• Data under study:
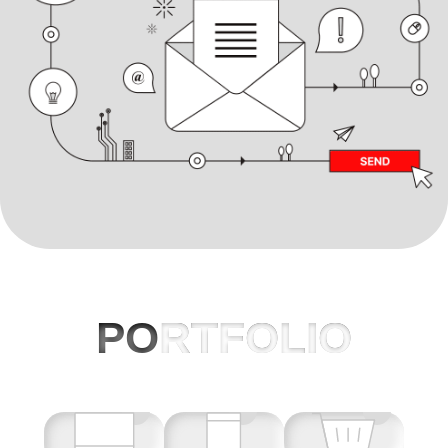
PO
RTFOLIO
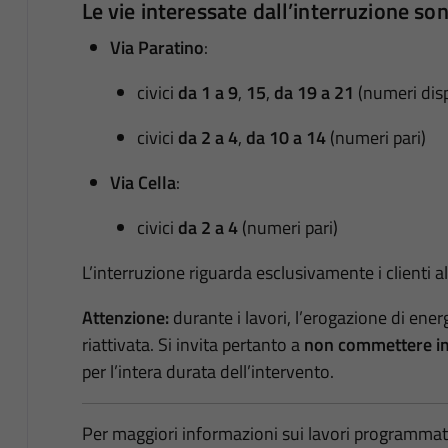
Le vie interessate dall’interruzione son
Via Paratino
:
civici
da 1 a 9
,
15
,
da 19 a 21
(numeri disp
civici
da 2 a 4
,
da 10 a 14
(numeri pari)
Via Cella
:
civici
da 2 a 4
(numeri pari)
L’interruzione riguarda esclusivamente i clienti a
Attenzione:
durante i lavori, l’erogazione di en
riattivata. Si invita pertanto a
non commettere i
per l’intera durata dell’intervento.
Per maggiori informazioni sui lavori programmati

---

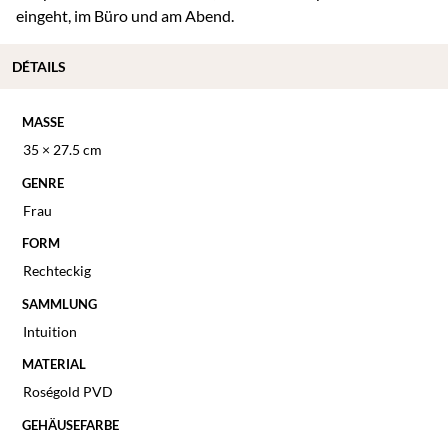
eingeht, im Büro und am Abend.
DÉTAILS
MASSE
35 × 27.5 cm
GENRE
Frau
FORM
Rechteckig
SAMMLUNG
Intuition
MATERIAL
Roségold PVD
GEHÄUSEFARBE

• To do: In the material above, find each line containing the word "interruzione" and copy it.

• Task result:
Le vie interessate dall’interruzione son
L’interruzione riguarda esclusivamente i clienti a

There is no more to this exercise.